O que você verá nesse artigo:
O que é reprodução assistida?
Antes de compreender os reflexos da técnica de reprodução assistida na legislação, é essencial saber exatamente do que essa forma de reprodução se trata. De forma clara, entende Maria Helena Diniz, que a partir de um conjunto de operações, é realizada artificialmente a união dos gametas feminino e masculino, resultando em um ser humano.
A reprodução assistida envolve as técnicas de inseminação artificial, fertilização in vitro e a estimulação ovariana, dentre outras.
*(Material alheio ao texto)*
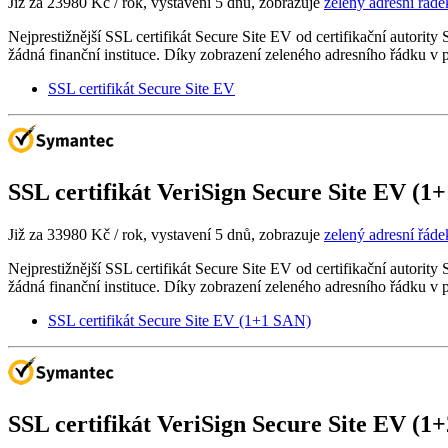
Již za
23980 Kč
/ rok, vystavení 5 dnů, zobrazuje
zelený adresní řáde
Nejprestižnější SSL certifikát Secure Site EV od certifikační autorit
žádná finanční instituce. Díky zobrazení zeleného adresního řádku v 
SSL certifikát Secure Site EV
SSL certifikát
VeriSign Secure Site EV (1
Již za
33980 Kč
/ rok, vystavení 5 dnů, zobrazuje
zelený adresní řáde
Nejprestižnější SSL certifikát Secure Site EV od certifikační autorit
žádná finanční instituce. Díky zobrazení zeleného adresního řádku v 
SSL certifikát Secure Site EV (1+1 SAN)
SSL certifikát
VeriSign Secure Site EV (1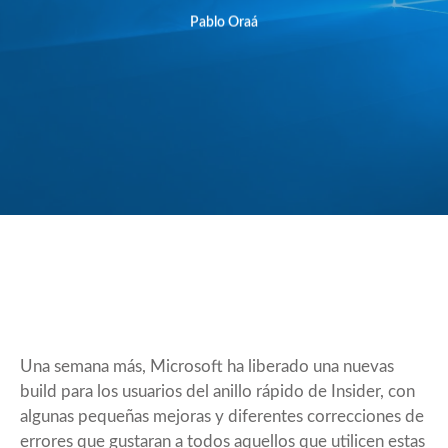
Pablo Oraá
Una semana más, Microsoft ha liberado una nuevas
build para los usuarios del anillo rápido de Insider, con
algunas pequeñas mejoras y diferentes correcciones de
errores que gustaran a todos aquellos que utilicen estas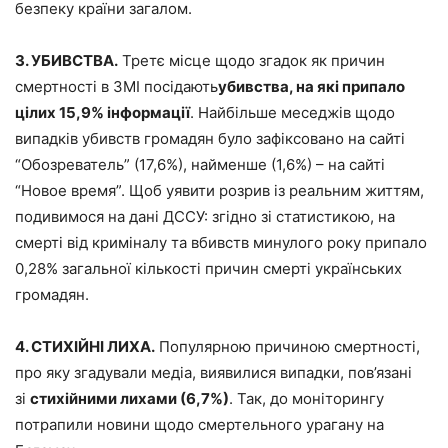
безпеку країни загалом.
3. УБИВСТВА.
Третє місце щодо згадок як причин
смертності в ЗМІ посідають
убивства, на які припало
цілих 15,9% інформації
. Найбільше меседжів щодо
випадків убивств громадян було зафіксовано на сайті
“Обозреватель” (17,6%), найменше (1,6%) – на сайті
“Новое время”. Щоб уявити розрив із реальним життям,
подивимося на дані ДССУ: згідно зі статистикою, на
смерті від криміналу та вбивств минулого року припало
0,28% загальної кількості причин смерті українських
громадян.
4. СТИХІЙНІ ЛИХА.
Популярною причиною смертності,
про яку згадували медіа, виявилися випадки, пов’язані
зі
стихійними лихами (6,7%)
. Так, до моніторингу
потрапили новини щодо смертельного урагану на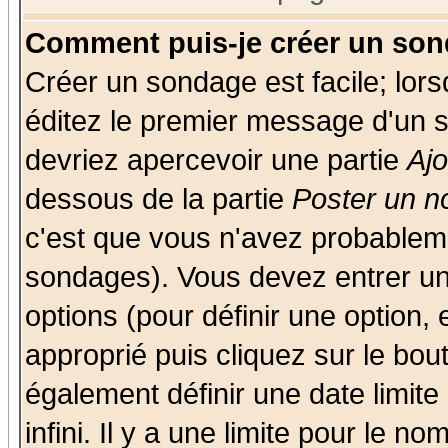
Comment puis-je créer un son
Créer un sondage est facile; lor
éditez le premier message d'un su
devriez apercevoir une partie
Aj
dessous de la partie
Poster un n
c'est que vous n'avez probableme
sondages). Vous devez entrer un 
options (pour définir une option
approprié puis cliquez sur le bo
également définir une date limit
infini. Il y a une limite pour le n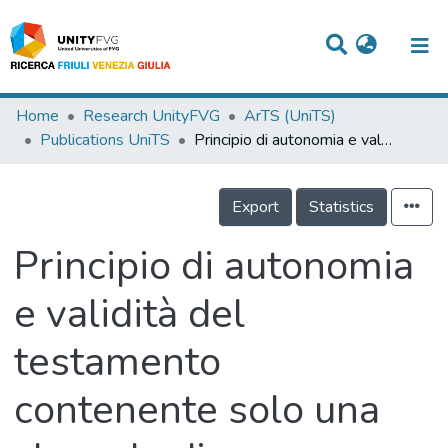
Titles
Home
Research UnityFVG
ArTS (UniTS)
Publications UniTS
Principio di autonomia e validità del testamento contenente solo una clausola di diseredazione
Departments
WorkGroups
Export
Statistics
Laboratories
Principio di autonomia
Events
e validità del
Projects
testamento
People
Skills
contenente solo una
Statistics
Nesse ponto vale de forma simplificada diferenciar cada uma.
Fertilização in vitro – junção do óvulo e do espermatozoide em laboratório para formar o embrião. Após esse processo, ocorre a implantação do embrião no útero resultando em uma gravidez;
Inseminação artificial intrauterina – nesse caso o esperma é colocado diretamente no útero com o objetivo de aumentar as chances de fecundação;
Inseminação artificial intracervical – Os espermatozoides são inseridos no colo do útero;
Injeção intracitoplasmática de esperma – é uma forma de fertilização in vitro, em que um espermatozoide é injetado dentro de cada óvulo, a fim de que ocorra a fecundação e formação do embrião;
Coito Programado – é considerado o método mais natural, sendo realizado um acompanhamento do ciclo menstrual da mulher para averiguar o momento mais favorável para a ocorrência de uma gestação;
Transferência intratubária de gametas – ocorre o depósito de óvulos e dos espermatozoides dentro da trompa de falópio na mulher;
Estimulação ovariana – é realizada a indução da ovulação através de injeções ou uso de comprimidos com hormônios que servem para estimular a produção de óvulos na mulher, aumentando as chances de engravidar.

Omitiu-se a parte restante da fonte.